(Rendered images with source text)
== Segment start ==
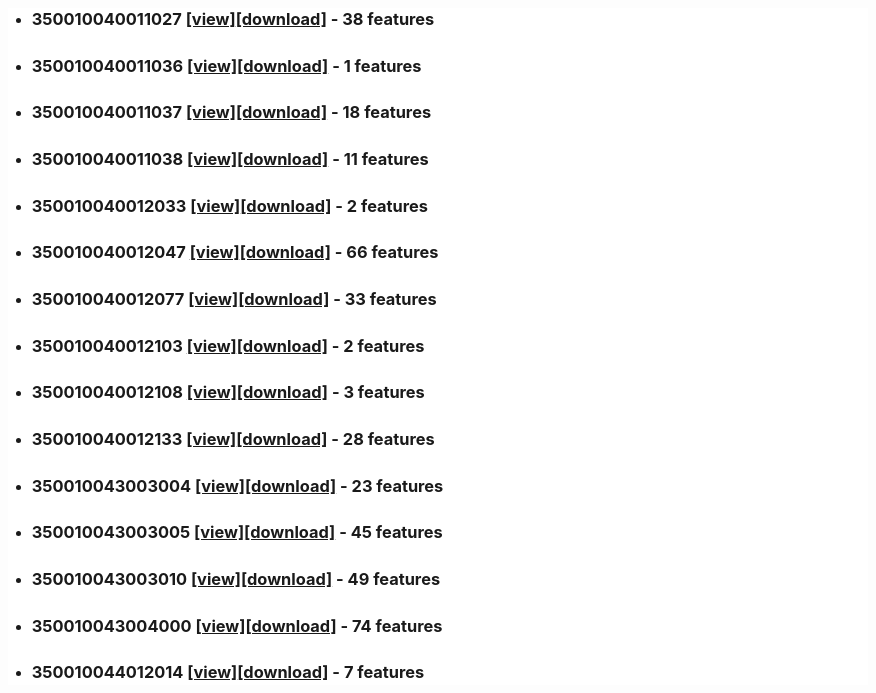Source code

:  * ### 350010040011027 [[view]](https://github.com/mapabq/block-import-tracker/blob/master/geojson/block_350010040011027.geojson)[[download]](https://s3-us-west-2.amazonaws.com/mababq-data/block_350010040011027.osm)  - 38 features

 * ### 350010040011036 [[view]](https://github.com/mapabq/block-import-tracker/blob/master/geojson/block_350010040011036.geojson)[[download]](https://s3-us-west-2.amazonaws.com/mababq-data/block_350010040011036.osm)  - 1 features

 * ### 350010040011037 [[view]](https://github.com/mapabq/block-import-tracker/blob/master/geojson/block_350010040011037.geojson)[[download]](https://s3-us-west-2.amazonaws.com/mababq-data/block_350010040011037.osm)  - 18 features

 * ### 350010040011038 [[view]](https://github.com/mapabq/block-import-tracker/blob/master/geojson/block_350010040011038.geojson)[[download]](https://s3-us-west-2.amazonaws.com/mababq-data/block_350010040011038.osm)  - 11 features

 * ### 350010040012033 [[view]](https://github.com/mapabq/block-import-tracker/blob/master/geojson/block_350010040012033.geojson)[[download]](https://s3-us-west-2.amazonaws.com/mababq-data/block_350010040012033.osm)  - 2 features

 * ### 350010040012047 [[view]](https://github.com/mapabq/block-import-tracker/blob/master/geojson/block_350010040012047.geojson)[[download]](https://s3-us-west-2.amazonaws.com/mababq-data/block_350010040012047.osm)  - 66 features

 * ### 350010040012077 [[view]](https://github.com/mapabq/block-import-tracker/blob/master/geojson/block_350010040012077.geojson)[[download]](https://s3-us-west-2.amazonaws.com/mababq-data/block_350010040012077.osm)  - 33 features

 * ### 350010040012103 [[view]](https://github.com/mapabq/block-import-tracker/blob/master/geojson/block_350010040012103.geojson)[[download]](https://s3-us-west-2.amazonaws.com/mababq-data/block_350010040012103.osm)  - 2 features

 * ### 350010040012108 [[view]](https://github.com/mapabq/block-import-tracker/blob/master/geojson/block_350010040012108.geojson)[[download]](https://s3-us-west-2.amazonaws.com/mababq-data/block_350010040012108.osm)  - 3 features

 * ### 350010040012133 [[view]](https://github.com/mapabq/block-import-tracker/blob/master/geojson/block_350010040012133.geojson)[[download]](https://s3-us-west-2.amazonaws.com/mababq-data/block_350010040012133.osm)  - 28 features

 * ### 350010043003004 [[view]](https://github.com/mapabq/block-import-tracker/blob/master/geojson/block_350010043003004.geojson)[[download]](https://s3-us-west-2.amazonaws.com/mababq-data/block_350010043003004.osm)  - 23 features

 * ### 350010043003005 [[view]](https://github.com/mapabq/block-import-tracker/blob/master/geojson/block_350010043003005.geojson)[[download]](https://s3-us-west-2.amazonaws.com/mababq-data/block_350010043003005.osm)  - 45 features

 * ### 350010043003010 [[view]](https://github.com/mapabq/block-import-tracker/blob/master/geojson/block_350010043003010.geojson)[[download]](https://s3-us-west-2.amazonaws.com/mababq-data/block_350010043003010.osm)  - 49 features

 * ### 350010043004000 [[view]](https://github.com/mapabq/block-import-tracker/blob/master/geojson/block_350010043004000.geojson)[[download]](https://s3-us-west-2.amazonaws.com/mababq-data/block_350010043004000.osm)  - 74 features

 * ### 350010044012014 [[view]](https://github.com/mapabq/block-import-tracker/blob/master/geojson/block_350010044012014.geojson)[[download]](https://s3-us-west-2.amazonaws.com/mababq-data/block_350010044012014.osm)  - 7 features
== Segment end ==
■ **Goal of the exercise**
Return only the lines running from the top of the data to the line that holds "- 1 features". Include both of those lines, but skip the pictures.

■ **Answer to this exercise**
Source code

:  * ### 350010040011027 [[view]](https://github.com/mapabq/block-import-tracker/blob/master/geojson/block_350010040011027.geojson)[[download]](https://s3-us-west-2.amazonaws.com/mababq-data/block_350010040011027.osm)  - 38 features

 * ### 350010040011036 [[view]](https://github.com/mapabq/block-import-tracker/blob/master/geojson/block_350010040011036.geojson)[[download]](https://s3-us-west-2.amazonaws.com/mababq-data/block_350010040011036.osm)  - 1 features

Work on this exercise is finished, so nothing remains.